|I wrote a book! If you've ever wanted to learn a bit more about creating recipes, this series is designed for you. The first book focuses on cookies, because who doesn't love cookies?|
Available now on Kindle.
Monday, 26 April 2010
Do you recognise the title of this post?
I'm not sure if it's a commonly used phrase outside of scriptwriting circles, but certainly back when I was writing plays, we used to talk about this concept all the time. It's to do with expository dialogue, hence particularly relevant to scriptwriting, but also applicable to other forms of writing.
"As you know, your father the King..." is a conventional example of really bad dialogue. Not only is it never necessary to tell someone that their father is the King (well, except maybe Oedipus!), any dialogue including the phrase "as you know" should probably start ringing some warning bells!
I wrote about exposition a couple of months back, with a little exercise to show how much can be implied (and inferred by the reader) without resorting to a nasty infodump of expository text.
The whole point of "As you know, your father the King..." is to remind you that allowing the characters to spout exposition is just as bad - if not worse - than doing it in the narrative voice. Characters should never speak out of character; most of the time, that means they're not stating a load of facts.
Think about it. How often do you tell someone something they already know? And if you do have to tell someone a thing you think they should know, you're probably going to get frustrated.
I just re-watched Monsters, Inc. (a film I love) and was struck by the really awkward exposition in the opening scene. Even though the infodump is almost-justified in context by being addressed to some new recruits, it doesn't quite work, because the speech covers some things that everyone in the Monsters world should already know. It just feels stilted.

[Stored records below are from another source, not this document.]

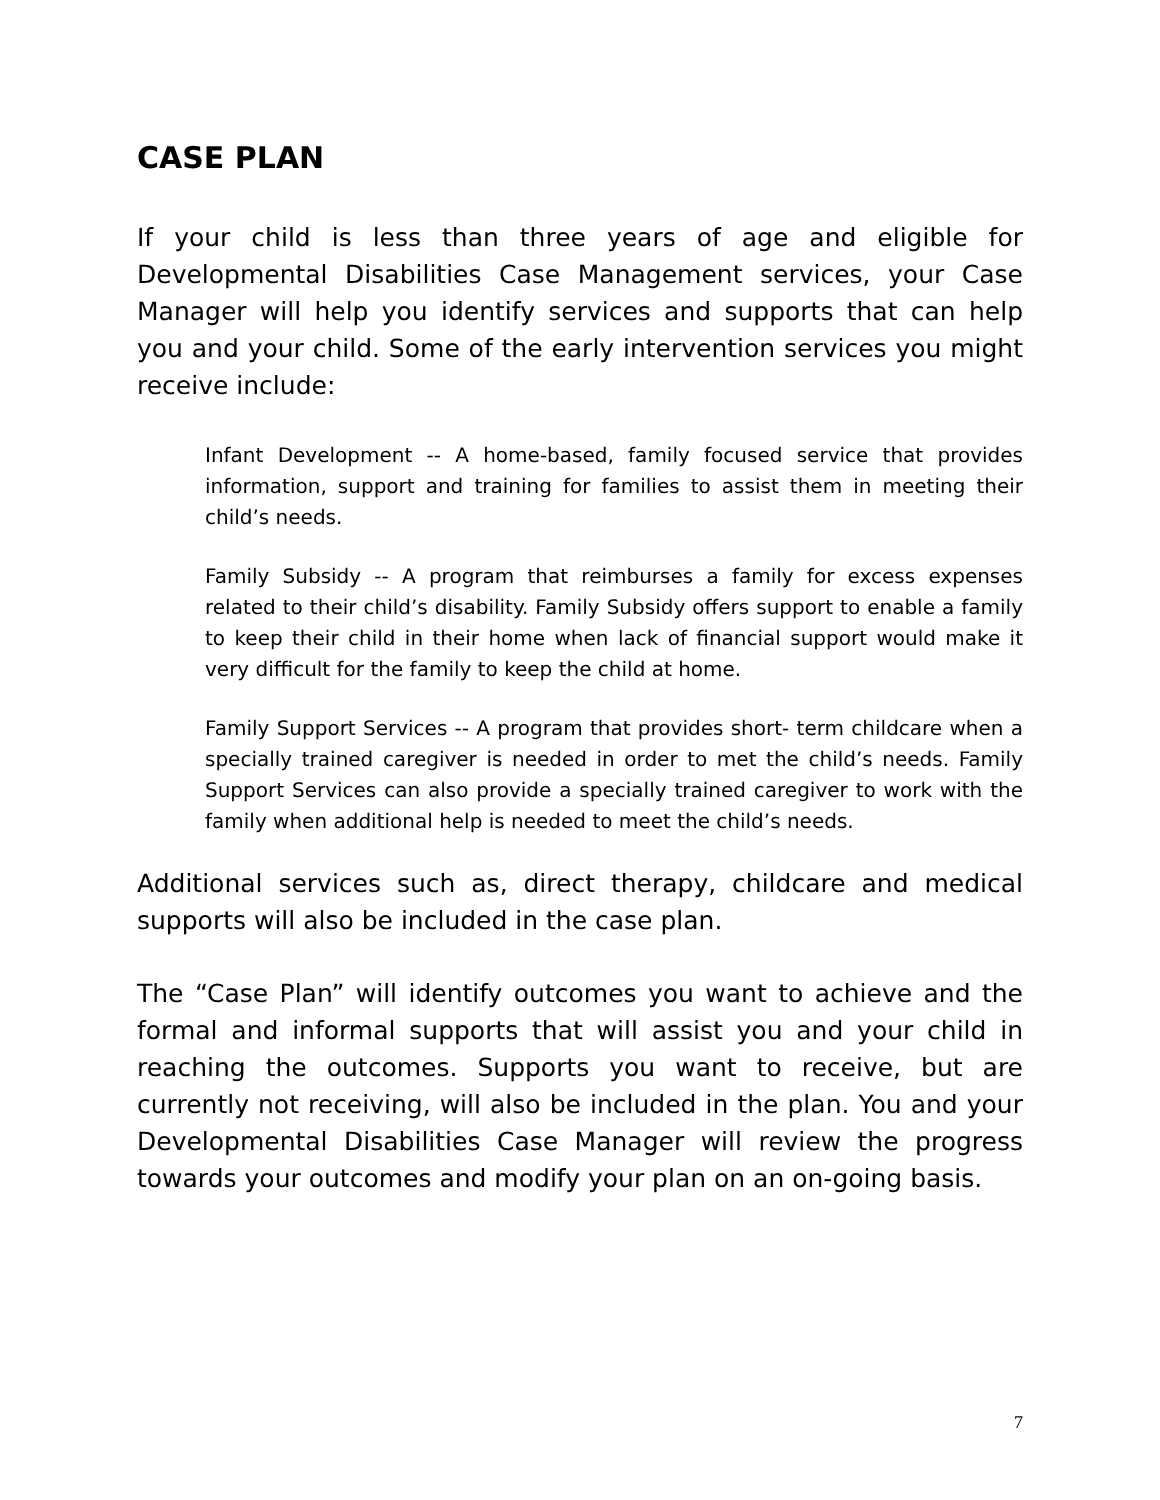CASE PLAN
If your child is less than three years of age and eligible for Developmental Disabilities Case Management services, your Case Manager will help you identify services and supports that can help you and your child. Some of the early intervention services you might receive include:
Infant Development -- A home-based, family focused service that provides information, support and training for families to assist them in meeting their child’s needs.
Family Subsidy -- A program that reimburses a family for excess expenses related to their child’s disability. Family Subsidy offers support to enable a family to keep their child in their home when lack of financial support would make it very difficult for the family to keep the child at home.
Family Support Services -- A program that provides short- term childcare when a specially trained caregiver is needed in order to met the child’s needs. Family Support Services can also provide a specially trained caregiver to work with the family when additional help is needed to meet the child’s needs.
Additional services such as, direct therapy, childcare and medical supports will also be included in the case plan.
The “Case Plan” will identify outcomes you want to achieve and the formal and informal supports that will assist you and your child in reaching the outcomes. Supports you want to receive, but are currently not receiving, will also be included in the plan. You and your Developmental Disabilities Case Manager will review the progress towards your outcomes and modify your plan on an on-going basis.
7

Films are full of bad dialogue, and if your eyes are open to it, you'll easily spot dozens of examples for yourself. It's a little bit harder to identify with books, but I find that reading the dialogue aloud (without the surrounding description) can help to make sure it flows.
If you get the urge to have your characters relate facts about their situation or their world, just remember to check: is this really for the benefit of the character they're talking to? Or is it a clumsy way of relaying information to the audience?